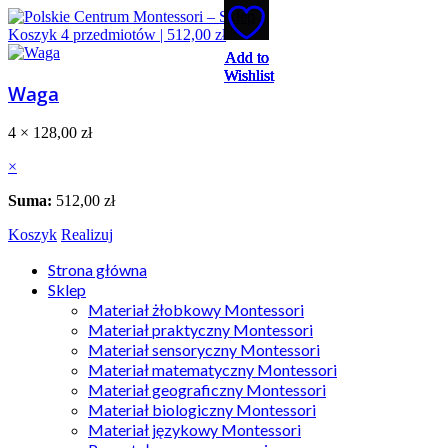
Koszyk
4
przedmiotów |
512,00
zł
Add to
Add to
Add to
Add to
Add to
Wishlist
Wishlist
Wishlist
Wishlist
Wishlist
Waga
4 ×
128,00
zł
×
Suma:
512,00
zł
Koszyk
Realizuj
Strona główna
Sklep
Materiał żłobkowy Montessori
Materiał praktyczny Montessori
Materiał sensoryczny Montessori
Materiał matematyczny Montessori
Materiał geograficzny Montessori
Materiał biologiczny Montessori
Materiał językowy Montessori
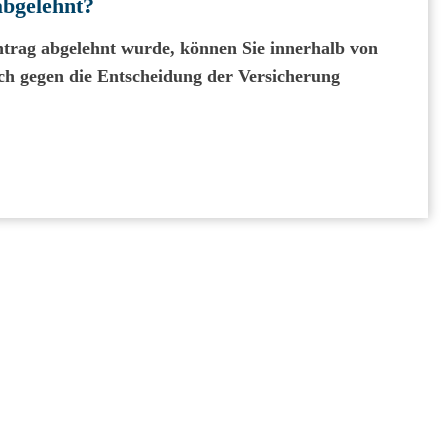
abgelehnt?
trag abgelehnt wurde, können Sie innerhalb von
h gegen die Entscheidung der Versicherung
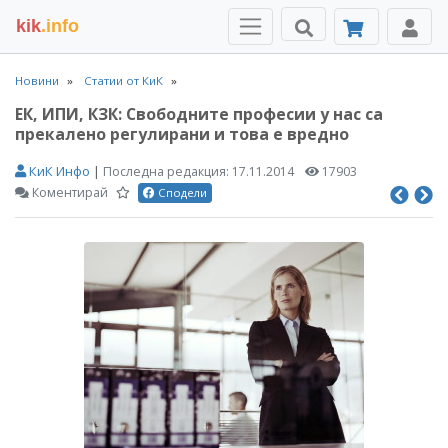
kik
.info
Новини
Статии от КиК
ЕК, ИПИ, КЗК: Свободните професии у нас са
прекалено регулирани и това е вредно
КиК Инфо
|
Последна редакция:
17.11.2014
17903
Коментирай
Сподели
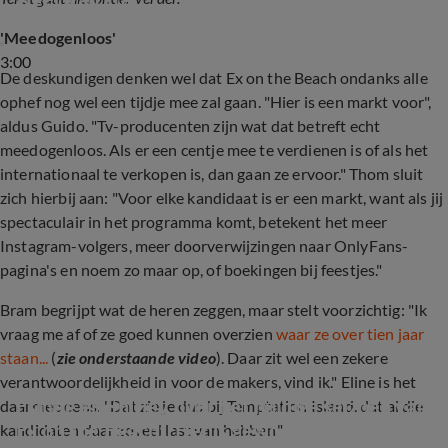
'Meedogenloos'
3:00
De deskundigen denken wel dat Ex on the Beach ondanks alle
ophef nog wel een tijdje mee zal gaan. "Hier is een markt voor",
aldus Guido. "Tv-producenten zijn wat dat betreft echt
meedogenloos. Als er een centje mee te verdienen is of als het
internationaal te verkopen is, dan gaan ze ervoor." Thom sluit
zich hierbij aan: "Voor elke kandidaat is er een markt, want als jij
spectaculair in het programma komt, betekent het meer
Instagram-volgers, meer doorverwijzingen naar OnlyFans-
pagina's en noem zo maar op, of boekingen bij feestjes."
Bram begrijpt wat de heren zeggen, maar stelt voorzichtig: "Ik
vraag me af of ze goed kunnen overzien
waar ze over tien jaar
staan...
(
zie onderstaande video
). Daar zit wel een zekere
verantwoordelijkheid in voor de makers, vind ik." Eline is het
Esmee en Shirley over het huidige seizoen van 
daarmee eens: "Dat zie je dus bij Temptation Island, dat al die
Ex on the Beach: ‘Het is gewoon niet meer 
kandidaten daar zoveel last van hebben."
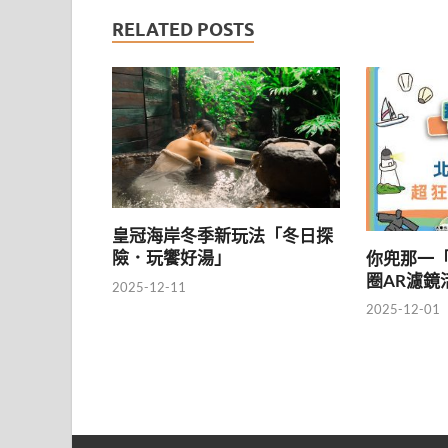
RELATED POSTS
皇冠海岸冬季新玩法「冬日探
險．玩饗好湯」
你兜那一
圈AR濾鏡
2025-12-11
2025-12-01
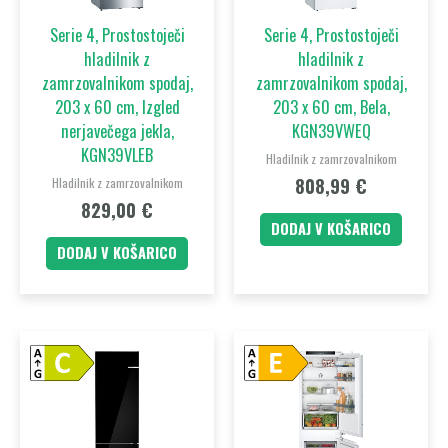
Serie 4, Prostostoječi
Serie 4, Prostostoječi
hladilnik z
hladilnik z
zamrzovalnikom spodaj,
zamrzovalnikom spodaj,
203 x 60 cm, Izgled
203 x 60 cm, Bela,
nerjavečega jekla,
KGN39VWEQ
KGN39VLEB
Hladilnik z zamrzovalnikom
808,99
€
Hladilnik z zamrzovalnikom
829,00
€
DODAJ V KOŠARICO
DODAJ V KOŠARICO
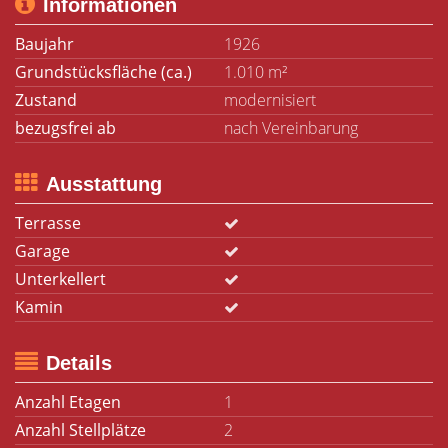
Informationen
Baujahr
1926
Grundstücksfläche (ca.)
1.010 m²
Zustand
modernisiert
bezugsfrei ab
nach Vereinbarung
Ausstattung
Terrasse
Garage
Unterkellert
Kamin
Details
Anzahl Etagen
1
Anzahl Stellplätze
2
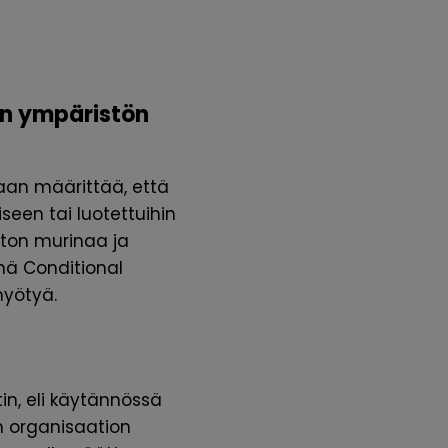
man ympäristön
an määrittää, että
een tai luotettuihin
ston murinaa ja
ynä Conditional
hyötyä.
in, eli käytännössä
n organisaation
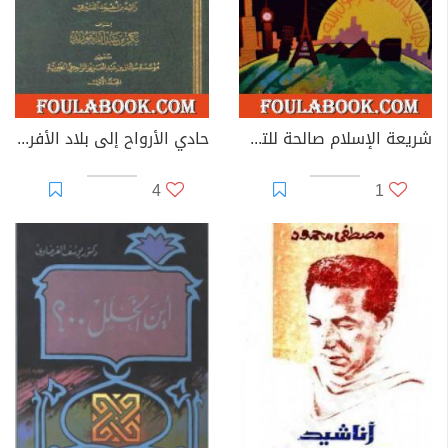
شريعة الإسلام صالحة للتطبيق في كل زمان ومكان
حادي الأرواح إلى بلاد الأفراح
4
1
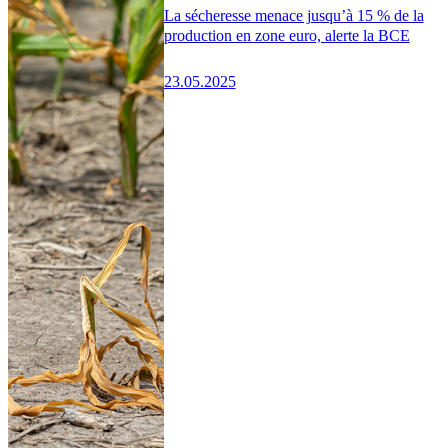
La sécheresse menace jusqu’à 15 % de la
production en zone euro, alerte la BCE
23.05.2025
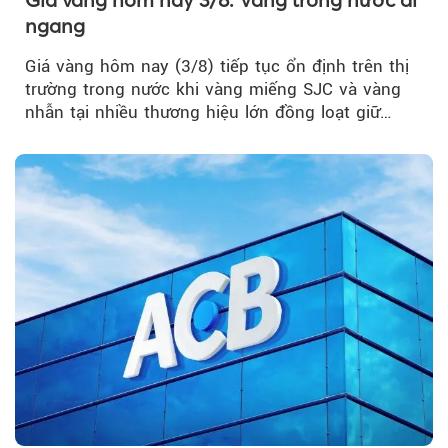
ngang
Giá vàng hôm nay (3/8) tiếp tục ổn định trên thị
trường trong nước khi vàng miếng SJC và vàng
nhẫn tại nhiều thương hiệu lớn đồng loạt giữ
nguyên so với ngày trước.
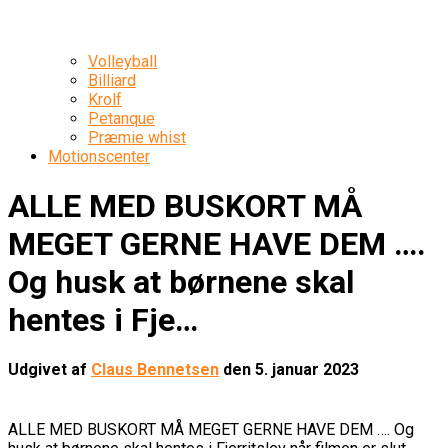
Volleyball
Billiard
Krolf
Petanque
Præmie whist
Motionscenter
ALLE MED BUSKORT MÅ
MEGET GERNE HAVE DEM ….
Og husk at børnene skal
hentes i Fje…
Udgivet af
Claus Bennetsen
den
5. januar 2023
ALLE MED BUSKORT MÅ MEGET GERNE HAVE DEM …. Og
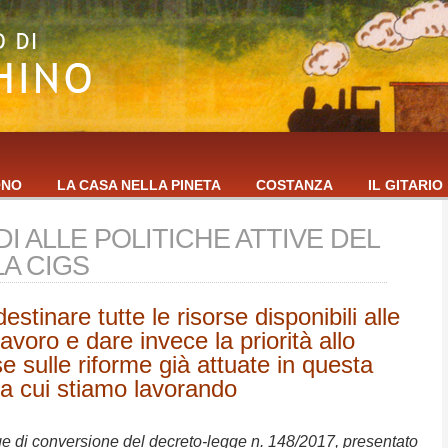
ONO
LA CASA NELLA PINETA
COSTANZA
IL GITARIO
I ALLE POLITICHE ATTIVE DEL
A CIGS
stinare tutte le risorse disponibili alle
lavoro e dare invece la priorità allo
e sulle riforme già attuate in questa
e a cui stiamo lavorando
 di conversione del decreto-legge n. 148/2017, presentato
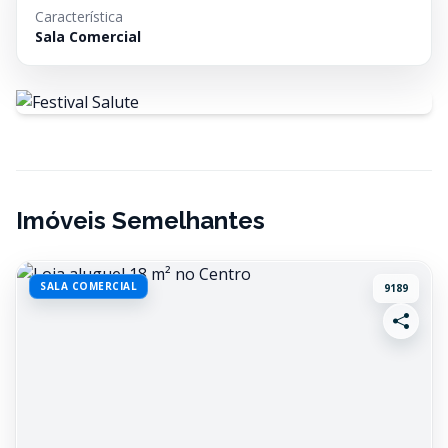
Característica
Sala Comercial
Imóveis Semelhantes
SALA COMERCIAL
9189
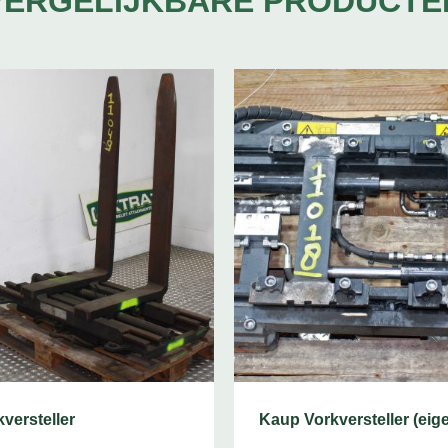
VERGELIJKBARE PRODUCTE
versteller
Kaup Vorkversteller (eig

════════════════

REQUEST:
Where the word "BUSKORT" shows up in a line of the listing, return that line.

SOLUTION TO THIS PROBLEM:
ALLE MED BUSKORT MÅ
ALLE MED BUSKORT MÅ MEGET GERNE HAVE DEM …. Og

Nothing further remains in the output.